Musically, Richardson is in her fourth year in the WHS Marching War Eagle Band. Over the years, she has earned the highest high school band state rating of “Superior” playing the flute in the categories of Wind Ensemble, Woodwind Choir, Marching and Music Performance, and Flute Choir.
Some of her leadership and volunteer experiences include acting as President of the Education Enrichment Council that completes monthly community service projects and raises money for scholarships. She also has been Team Captain of a Relay for Life Team for cancer research and fundraising.
Richardson also was chosen to represent Wakulla County at the 2016 Hugh O’Brian State Leadership Seminar (HOBY).
The U.S. Presidential Scholars Program was established in 1964 by Executive Order of the President to recognize some of the nation’s most distinguished graduating seniors for their accomplishments.

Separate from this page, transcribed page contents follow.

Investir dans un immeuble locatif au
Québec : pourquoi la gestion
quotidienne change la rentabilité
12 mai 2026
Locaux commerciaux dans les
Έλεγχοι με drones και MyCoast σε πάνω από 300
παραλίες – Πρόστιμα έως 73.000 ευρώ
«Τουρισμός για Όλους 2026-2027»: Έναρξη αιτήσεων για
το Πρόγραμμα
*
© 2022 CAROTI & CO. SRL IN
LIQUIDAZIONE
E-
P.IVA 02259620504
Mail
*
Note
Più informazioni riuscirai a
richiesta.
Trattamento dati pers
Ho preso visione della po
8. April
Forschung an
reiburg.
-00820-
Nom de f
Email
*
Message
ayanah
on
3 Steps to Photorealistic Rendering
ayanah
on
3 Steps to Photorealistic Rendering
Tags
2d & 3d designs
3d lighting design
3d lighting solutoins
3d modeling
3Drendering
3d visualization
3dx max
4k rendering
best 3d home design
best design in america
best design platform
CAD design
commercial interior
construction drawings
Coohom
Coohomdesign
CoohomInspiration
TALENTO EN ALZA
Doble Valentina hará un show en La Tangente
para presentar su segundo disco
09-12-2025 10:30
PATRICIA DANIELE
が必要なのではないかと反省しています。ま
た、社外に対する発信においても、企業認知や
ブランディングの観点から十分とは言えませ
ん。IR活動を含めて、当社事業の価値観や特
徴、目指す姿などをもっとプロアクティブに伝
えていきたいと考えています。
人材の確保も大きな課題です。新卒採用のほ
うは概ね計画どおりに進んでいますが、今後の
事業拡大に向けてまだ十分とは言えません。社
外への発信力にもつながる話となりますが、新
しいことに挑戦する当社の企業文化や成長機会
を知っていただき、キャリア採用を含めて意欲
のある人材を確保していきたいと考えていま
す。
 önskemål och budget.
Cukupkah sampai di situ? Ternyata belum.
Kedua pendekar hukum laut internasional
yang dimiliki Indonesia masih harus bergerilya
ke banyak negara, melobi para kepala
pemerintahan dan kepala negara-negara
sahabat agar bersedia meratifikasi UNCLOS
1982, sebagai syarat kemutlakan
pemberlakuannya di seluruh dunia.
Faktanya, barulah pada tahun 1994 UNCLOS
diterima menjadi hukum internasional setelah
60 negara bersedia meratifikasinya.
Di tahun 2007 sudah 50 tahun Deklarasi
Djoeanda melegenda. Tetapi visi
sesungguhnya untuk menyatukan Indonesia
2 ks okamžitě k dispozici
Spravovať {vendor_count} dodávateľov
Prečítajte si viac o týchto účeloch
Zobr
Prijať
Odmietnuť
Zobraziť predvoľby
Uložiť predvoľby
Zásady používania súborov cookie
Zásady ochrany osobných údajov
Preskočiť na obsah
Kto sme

A panel of distinguished educators will review the candidates’ submissions and select 600 semifinalists in early April.
The Commission on Presidential Scholars, a group of up to 32 eminent citizens appointed by the President, will narrow down the field to 161 winners. Then the U.S. Department of Education will announce these Presidential Scholars in May.
Scholars will be invited to an expense-paid trip to Washington, D.C. for several days in June to receive the Presidential Scholars Medallion at a recognition ceremony and to participate in events and activities.
During this trip, U.S. Presidential Scholars are guests of the U.S. Department of Education and the Commission to meet with government officials, educators, and other accomplished people.
Richardson is the daughter of Dan Richardson and Nancy Floyd Richardson.